Download or read book Acts of Faith written by Makarand R. Paranjape and published by Hay House, Inc. This book was released on 2013-06-01 with total page 118 pages. Available in PDF, EPUB and Kindle. Book excerpt: An adventure into the heart of spiritual India that could change the way you think and live . . . Acts of Faith: Journeys to Sacred India is a sensitive and enriching exploration of the essential meaning and inner dynamics of sacred India. Through a series of deeply textured narratives of well-known masters, ashrams and sacred sites, it engages with that area of contemporary India where the profane and the sacred intersect, each transforming the other. This unusual pilgrimage shows how the pathway to the Divine is plural and open, rather than closed or restricted.
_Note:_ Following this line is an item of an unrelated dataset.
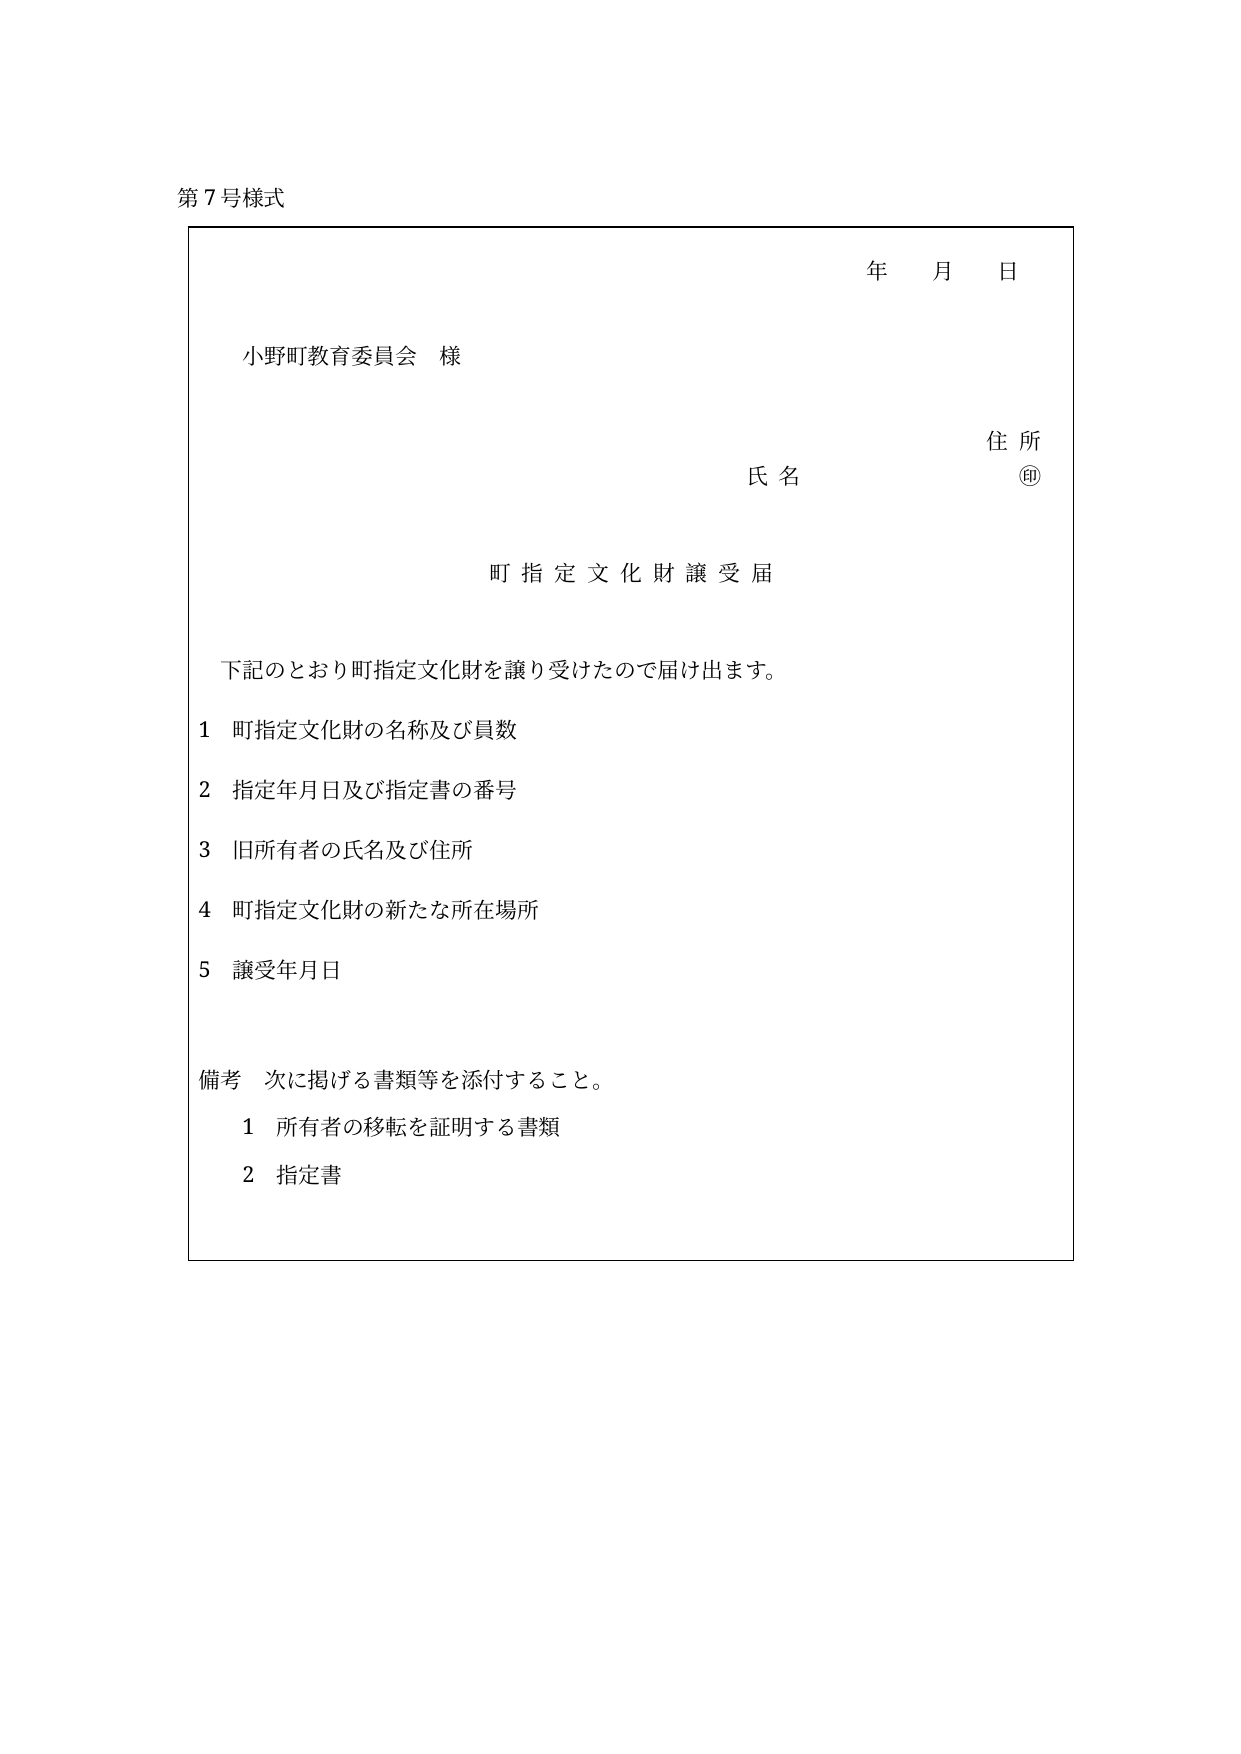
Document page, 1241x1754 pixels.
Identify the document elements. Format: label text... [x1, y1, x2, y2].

table_header 年 月 日 小野町教育委員会 様 住所 氏名 ㊞ 町指定文化財譲受届 下記のとおり町指定文化財を譲り受けたので届け出ます。 1 町指定文化財の名称及び員数 2 指定年月日及び指定書の番号 3 旧所有者の氏名及び住所 4 町指定文化財の新たな所在場所 5 譲受年月日 備考 次に掲げる書類等を添付すること。 1 所有者の移転を証明する書類 2 指定書 [189, 228, 1073, 1260]
text 第7号様式 [177, 179, 1063, 214]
While there are many travel books on India, few combine an inquiry into the meaning of India with actual visits to sacred sites, encounters with contemporary gurus, and reflections on perennial themes like ‘faith’ and ‘love’. Using both textual sources and actual experiences, Acts of Faith tries to define what constitutes the sacred, making for a highly interesting cartography of ‘India of the spirit’.